The pressure sensor 4 can be located outside the cylinder (valve), just being connected to the dip-tube and the gas space.

This allows h(liq) to be calculated. As the dip tube is not exactly at the bottom of the cylinder, the distance between the end of the dip tube and the bottom of the cylinder fn is added to provide the liquid depth. Normally this is not necessary due to a limited influence on the overall result. From this, the volume of liquid can be calculated given that the geometry of the cylinder is fixed and known. A number of examples are given below. They initially state the volume of the cylinder as well as the maximum weight of the stored gas of a full cylinder, followed by the gas being stored and the overall height of the cylinder in metres.

The table sets out values which effectively provide a look-up table. This means that, on measuring the “Delta P” which is the pressure read by the differential pressure sensor 4, the look-up table allows the filling rate, level and weight of gas to be determined. A graphical representation of the results of example A exluding the filling rate is provided in Fig. 3.

Example height: A: 13,4 ltr/1 Okg C02 cylinder [m] 0.8

Example height: B: 50ltr/37,5kg C02 cylinder [m] 1.5

Example height: C: 79ltr/33kg LPG cylinder [m] 1.25

With this method, the level of liquid in the cylinder can be determined without the need to place the cylinder on scales. This system therefore readily lends itself to being used in many environments. The only stipulation is that the readings should be taken with the cylinder in an upright position in order to obtain a true reading.

The cylinder is preferably provided with a wireless transmitter to allow information concerning the fill levels to be transmitted to a remote location, for example, to a control

station or a smart phone to provide information to a user on the fill level in the cylinder as well as alerting them, for example, when the cylinder becomes depleted.

Claims (8)

CLAIMS:

1. A method of calculating the liquid volume in a transportable gas supply cylinder filled with pressurised liquefied gas, the upper portion of the cylinder containing vaporised gas and the lower portion containing vaporisable liquid, the method comprising determining the hydrostatic pressure by determining the difference between the vaporised gas pressure as a first pressure and the pressure within the vaporisable liquid at a known position towards the bottom of the cylinder as a second pressure and calculating the liquid volume based on the hydrostatic pressure.
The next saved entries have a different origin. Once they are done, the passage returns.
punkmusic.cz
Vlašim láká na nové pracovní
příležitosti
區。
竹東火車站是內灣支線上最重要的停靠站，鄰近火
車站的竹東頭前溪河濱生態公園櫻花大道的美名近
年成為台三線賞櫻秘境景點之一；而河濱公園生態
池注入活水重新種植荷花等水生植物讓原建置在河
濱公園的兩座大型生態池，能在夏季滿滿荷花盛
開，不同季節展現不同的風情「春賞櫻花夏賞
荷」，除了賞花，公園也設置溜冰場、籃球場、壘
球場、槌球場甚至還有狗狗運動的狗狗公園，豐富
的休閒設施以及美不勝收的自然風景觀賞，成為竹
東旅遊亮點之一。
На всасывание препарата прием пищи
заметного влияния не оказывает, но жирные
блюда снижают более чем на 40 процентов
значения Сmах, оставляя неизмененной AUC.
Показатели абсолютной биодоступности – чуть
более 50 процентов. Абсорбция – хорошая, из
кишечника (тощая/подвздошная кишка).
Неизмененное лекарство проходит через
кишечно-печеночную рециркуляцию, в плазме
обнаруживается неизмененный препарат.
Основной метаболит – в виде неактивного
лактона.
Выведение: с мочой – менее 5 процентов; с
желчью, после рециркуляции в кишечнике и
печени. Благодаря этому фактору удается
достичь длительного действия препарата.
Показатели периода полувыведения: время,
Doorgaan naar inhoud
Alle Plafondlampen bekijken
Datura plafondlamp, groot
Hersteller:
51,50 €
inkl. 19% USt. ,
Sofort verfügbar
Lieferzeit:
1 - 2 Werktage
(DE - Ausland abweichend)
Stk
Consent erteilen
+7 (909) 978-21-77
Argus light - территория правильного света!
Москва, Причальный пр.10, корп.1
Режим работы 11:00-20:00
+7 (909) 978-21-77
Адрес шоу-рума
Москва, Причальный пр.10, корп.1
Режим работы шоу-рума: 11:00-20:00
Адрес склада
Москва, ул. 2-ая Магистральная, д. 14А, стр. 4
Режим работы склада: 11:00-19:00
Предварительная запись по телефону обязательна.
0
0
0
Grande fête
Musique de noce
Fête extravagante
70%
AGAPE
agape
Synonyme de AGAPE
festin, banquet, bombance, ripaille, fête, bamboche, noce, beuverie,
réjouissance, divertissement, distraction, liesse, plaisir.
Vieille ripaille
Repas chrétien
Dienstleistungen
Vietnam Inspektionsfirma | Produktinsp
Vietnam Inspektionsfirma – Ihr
2. A method according to claim 1, wherein the pressure difference between the first and second pressures is measured directly using a differential pressure sensor.

3. A method according to claim 1, comprising measuring the first and second pressures separately, and subtracting the second pressure from the first to determine the hydrostatic pressure.
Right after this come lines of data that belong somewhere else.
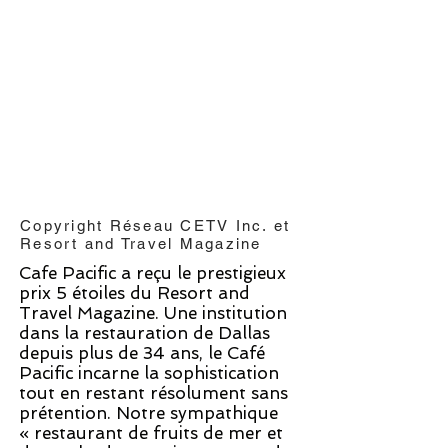
Copyright Réseau CETV Inc. et
Resort and Travel Magazine
Cafe Pacific a reçu le prestigieux
prix 5 étoiles du Resort and
Travel Magazine.
Une institution
dans la restauration de Dallas
depuis plus de 34 ans, le Café
Pacific incarne la sophistication
tout en restant résolument sans
prétention. Notre sympathique
« restaurant de fruits de mer et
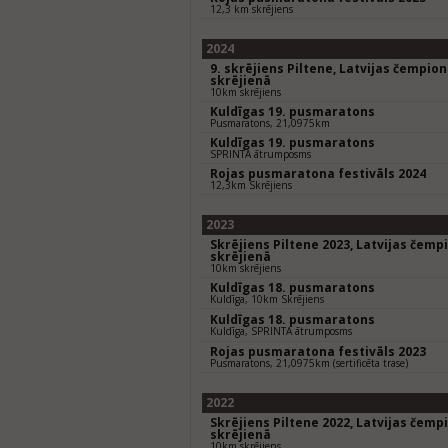
12,3 km skrējiens
2024
9. skrējiens Piltene, Latvijas čempio
skrējienā
10km skrējiens
Kuldīgas 19. pusmaratons
Pusmaratons, 21,0975km
Kuldīgas 19. pusmaratons
SPRINTA ātrumposms
Rojas pusmaratona festivāls 2024
12,3km Skrējiens
2023
Skrējiens Piltene 2023, Latvijas čem
skrējienā
10km skrējiens
Kuldīgas 18. pusmaratons
Kuldīga, 10km Skrējiens
Kuldīgas 18. pusmaratons
Kuldīga, SPRINTA ātrumposms
Rojas pusmaratona festivāls 2023
Pusmaratons, 21,0975km (sertificēta trase)
2022
Skrējiens Piltene 2022, Latvijas čem
skrējienā
10km skrējiens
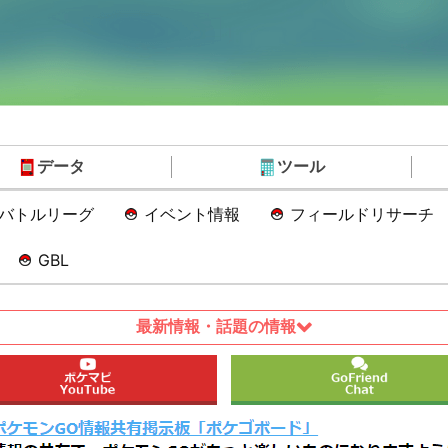
データ
ツール
Oバトルリーグ
イベント情報
フィールドリサーチ
GBL
最新情報・話題の情報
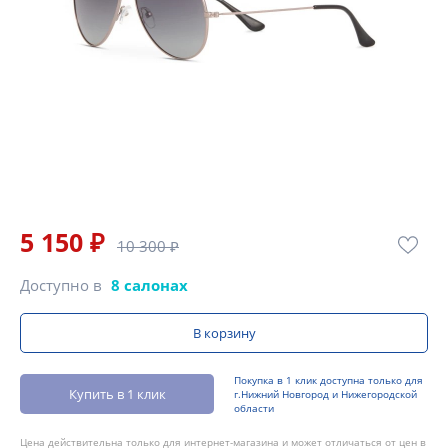
5 150 ₽
10 300 ₽
Доступно в
8 салонах
В корзину
Покупка в 1 клик доступна только для
Купить в 1 клик
г.Нижний Новгород и Нижегородской
области
Цена действительна только для интернет-магазина и может отличаться от цен в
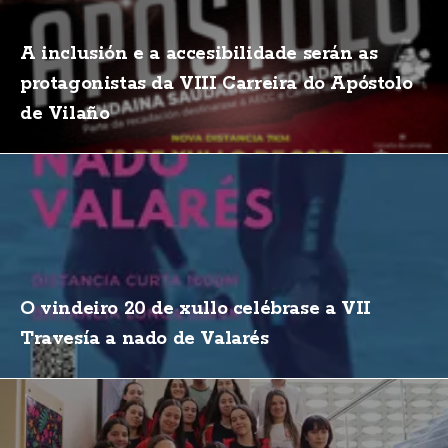
A inclusión e a accesibilidade serán as
protagonistas da VIII Carreira do Apóstolo
de Vilaño
O vindeiro 20 de xullo celébrase a VII
Travesía a nado de Valarés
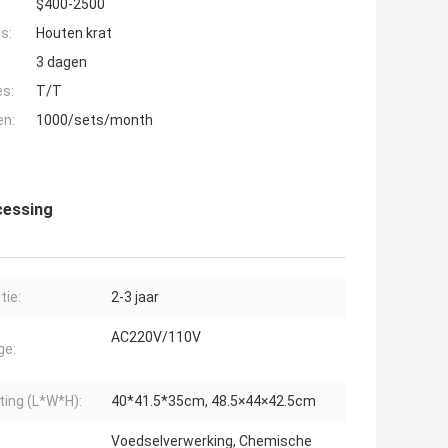
$400-2500
s:
Houten krat
3 dagen
es:
T/T
en:
1000/sets/month
cessing
tie:
2-3 jaar
AC220V/110V
ge:
ing (L*W*H):
40*41.5*35cm, 48.5×44×42.5cm
Voedselverwerking, Chemische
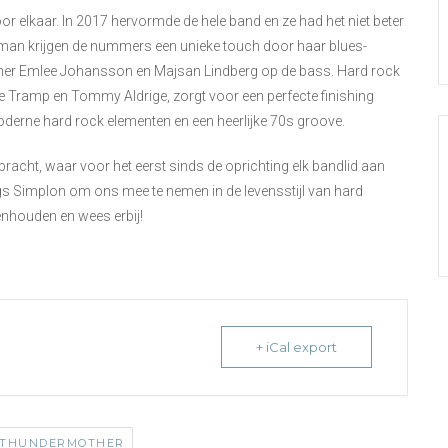
oor elkaar. In 2017 hervormde de hele band en ze had het niet beter
oman krijgen de nummers een unieke touch door haar blues-
mer Emlee Johansson en Majsan Lindberg op de bass. Hard rock
 Tramp en Tommy Aldrige, zorgt voor een perfecte finishing
erne hard rock elementen en een heerlijke 70s groove.
racht, waar voor het eerst sinds de oprichting elk bandlid aan
s Simplon om ons mee te nemen in de levensstijl van hard
genhouden en wees erbij!
+ iCal export
THUNDERMOTHER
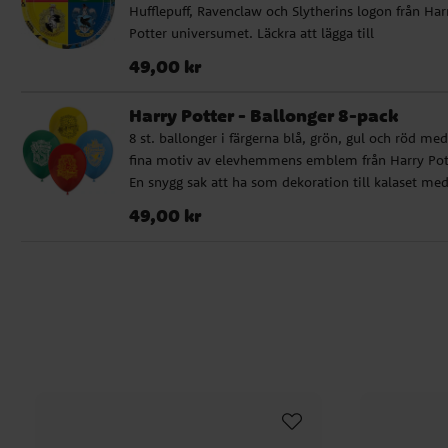
Hufflepuff, Ravenclaw och Slytherins logon från Har
Potter universumet. Läckra att lägga till
dukningstillbehören när det vankas kalas med rolig
Pris
:
49,00 kr
49,00 kr
Harry Potter tema. Tallrikarna är tillverkade av
miljövänlig papp och är ca 23 cm i diameter.
Harry Potter - Ballonger 8-pack
8 st. ballonger i färgerna blå, grön, gul och röd med
fina motiv av elevhemmens emblem från Harry Pot
En snygg sak att ha som dekoration till kalaset me
Harry Potter-tema. Ballongerna blir ca 30 cm i
Pris
:
49,00 kr
49,00 kr
diameter när dom är uppblåsta och går att fylla m
luft och helium.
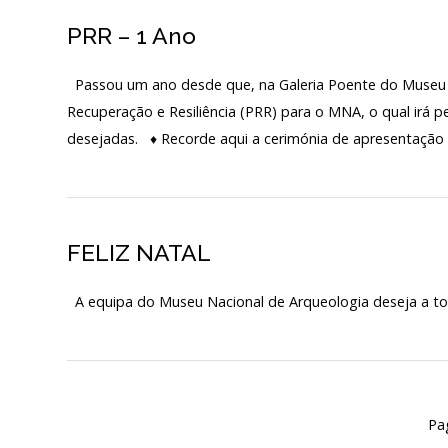
PRR – 1 Ano
Início
Passou um ano desde que, na Galeria Poente do Museu N
O MNA
Recuperação e Resiliência (PRR) para o MNA, o qual irá 
desejadas. ♦ Recorde aqui a cerimónia de apresentaçã
ESCUTA EXTERNA
130 ANOS DO MNA
Exposições
FELIZ NATAL
Cooperação
A equipa do Museu Nacional de Arqueologi
Serviços
LOJA
Notícias/Destaques
Pa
4. A method according to any of claims 1 to 3, further comprising measuring the temperature and/or pressure within the cylinder and including this in the calculation of the liquid volume.

5. A transportable gas supply cylinder for pressurised liquefied gas, the cylinder comprising a pressure detector to detect a hydrostatic pressure by determining the difference between the pressure of the vaporised gas as a first pressure measured towards the top of the cylinder being, and a second pressure measured within the liquid in a fixed position towards the bottom of the cylinder.

6. A cylinder according to claim 5, wherein the pressure detector is a differential pressure sensor to measure directly the pressure difference between the first and second pressures.

7. A cylinder according to claim 5, wherein the pressure detector is a first pressure sensor to measure the first pressure and a second pressure sensor to measure a second pressure; the cylinder further comprising means to subtract the two sensed pressures to determine the hydrostatic pressure.

8. A cylinder according to any of claims 4 or claim 7, further comprising temperature and/or pressure sensor to measure the temperature and/or pressure within the cylinder.